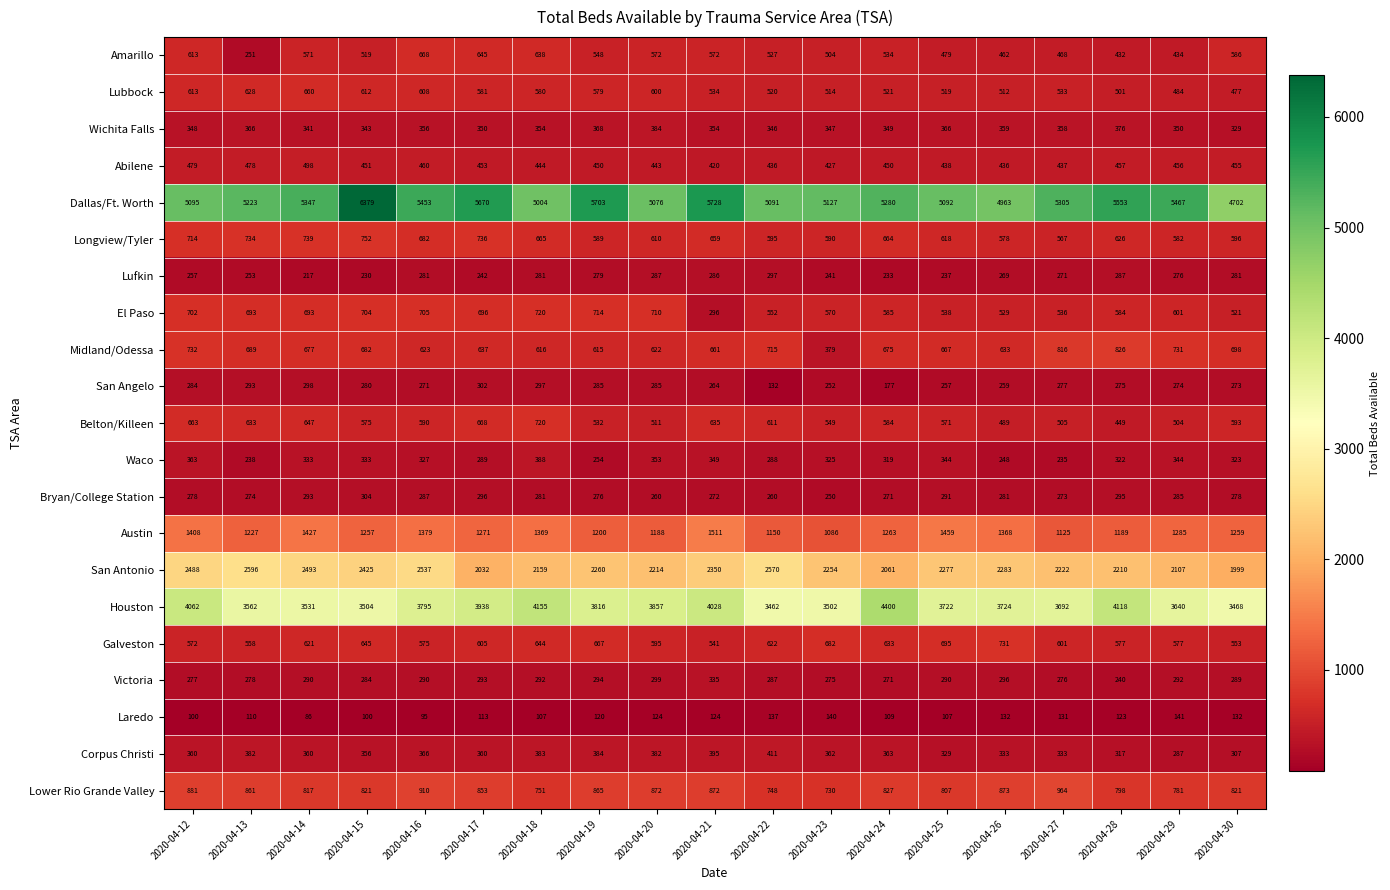

How many data points in Victoria are less than 290?

9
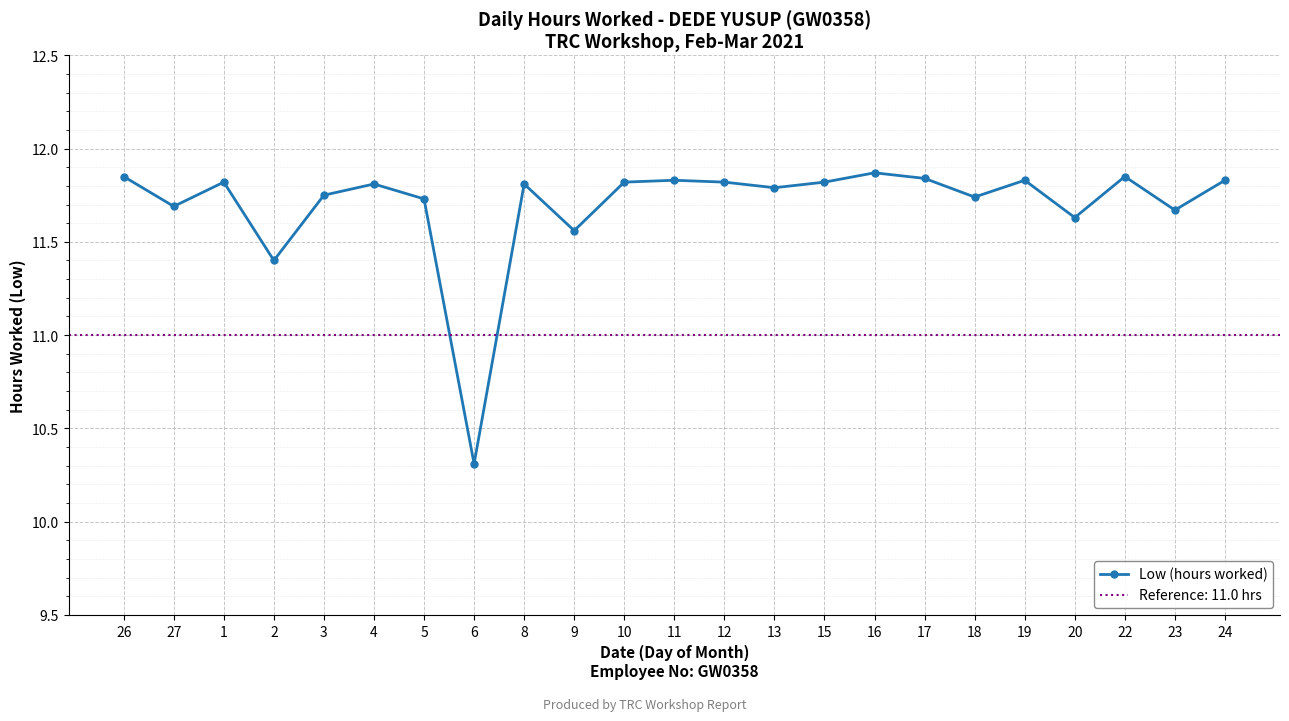

Reading left to right, what are all the values shown in this chart?

11.8	11.7	11.8	11.4	11.8	11.8	11.7	10.3	11.8	11.6	11.8	11.8	11.8	11.8	11.8	11.9	11.8	11.7	11.8	11.6	11.8	11.7	11.8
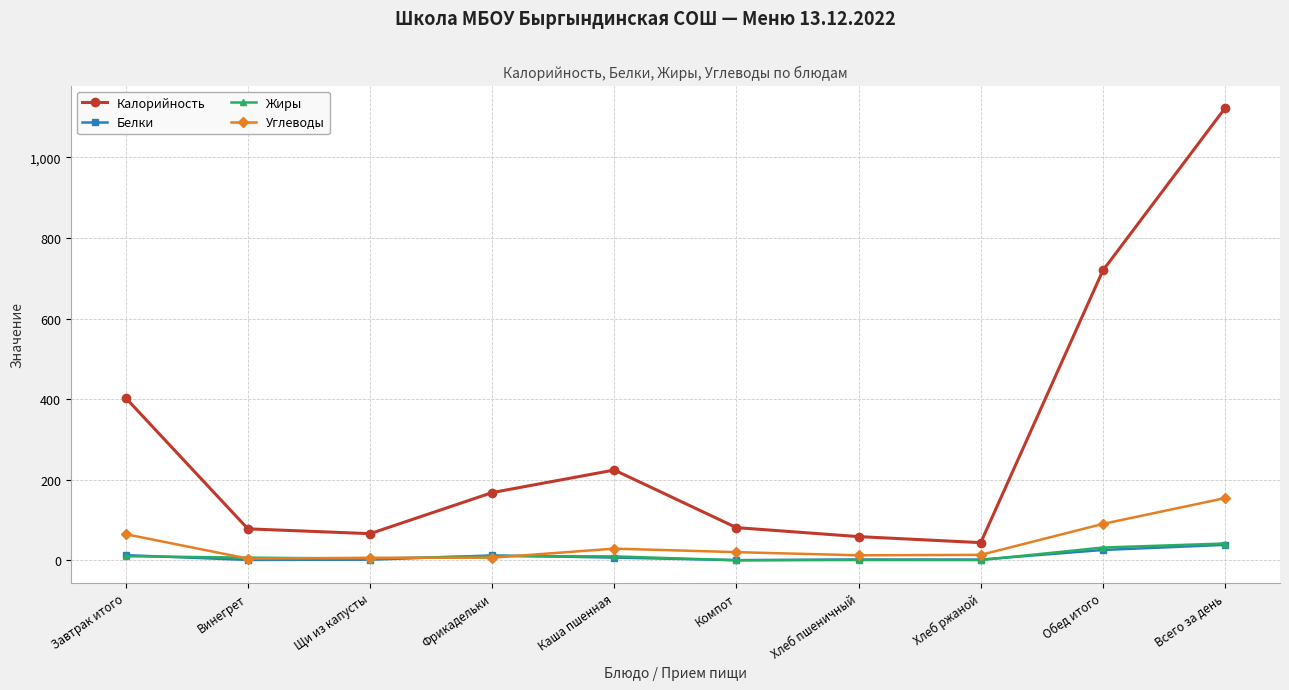

True or false: Калорийность and Жиры intersect in this chart.

False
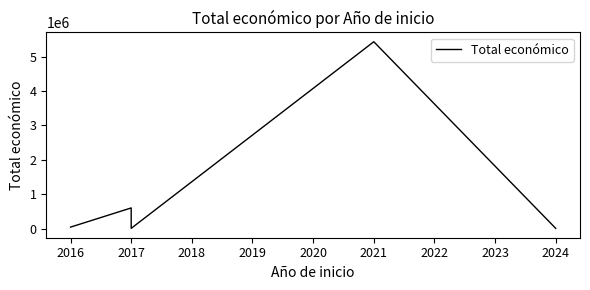

What is the difference between the maximum and minimum values?

5428552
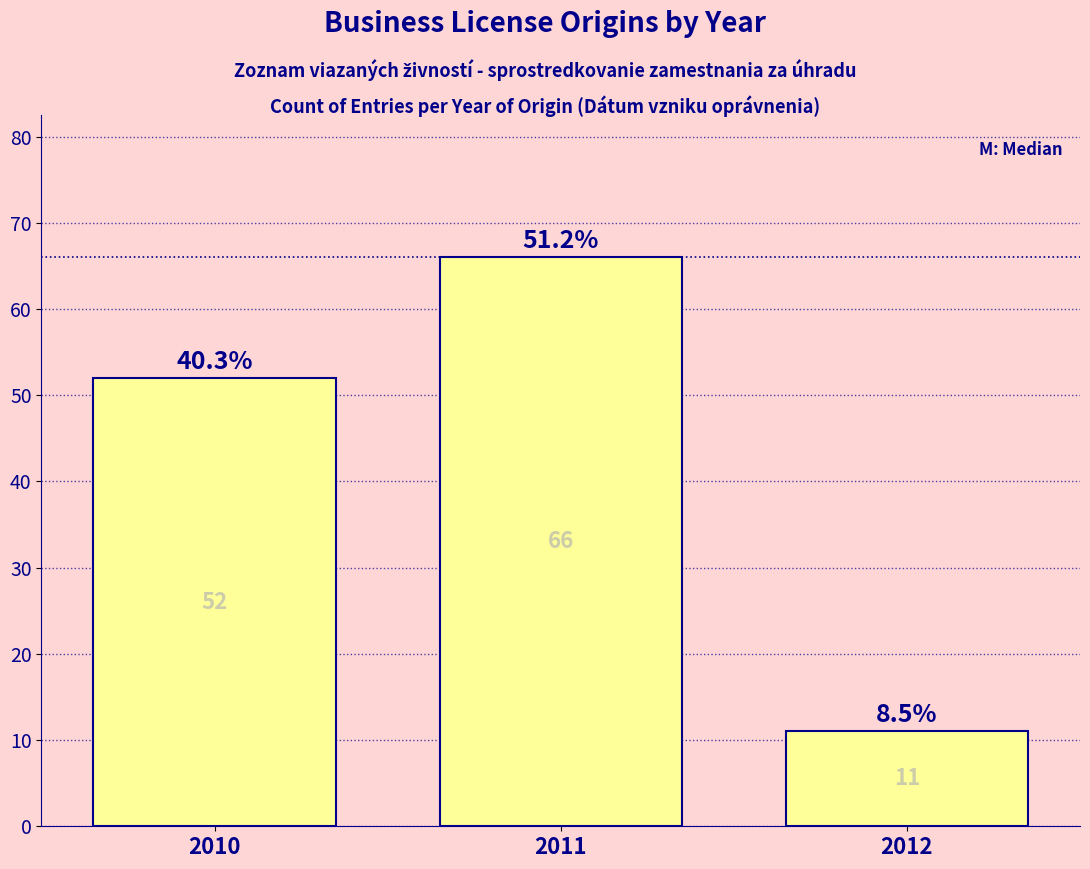

Reading right to left, list all the values displayed in this chart.

11	66	52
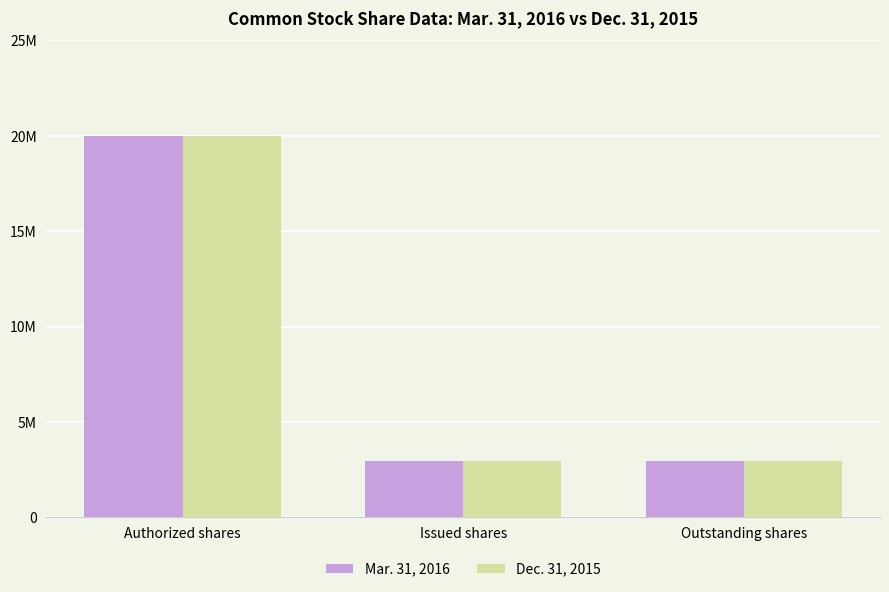

At how many categories does at least one series exceed 13647406?

1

+ + + +

» **Job item**: Please transcribe every line of the listing above word for word, leaving out the pictures.

» **Problem solution**:
How many data points in Victoria are less than 290?

9

Reading left to right, what are all the values shown in this chart?

11.8	11.7	11.8	11.4	11.8	11.8	11.7	10.3	11.8	11.6	11.8	11.8	11.8	11.8	11.8	11.9	11.8	11.7	11.8	11.6	11.8	11.7	11.8

True or false: Калорийность and Жиры intersect in this chart.

False

What is the difference between the maximum and minimum values?

5428552

Reading right to left, list all the values displayed in this chart.

11	66	52

At how many categories does at least one series exceed 13647406?

1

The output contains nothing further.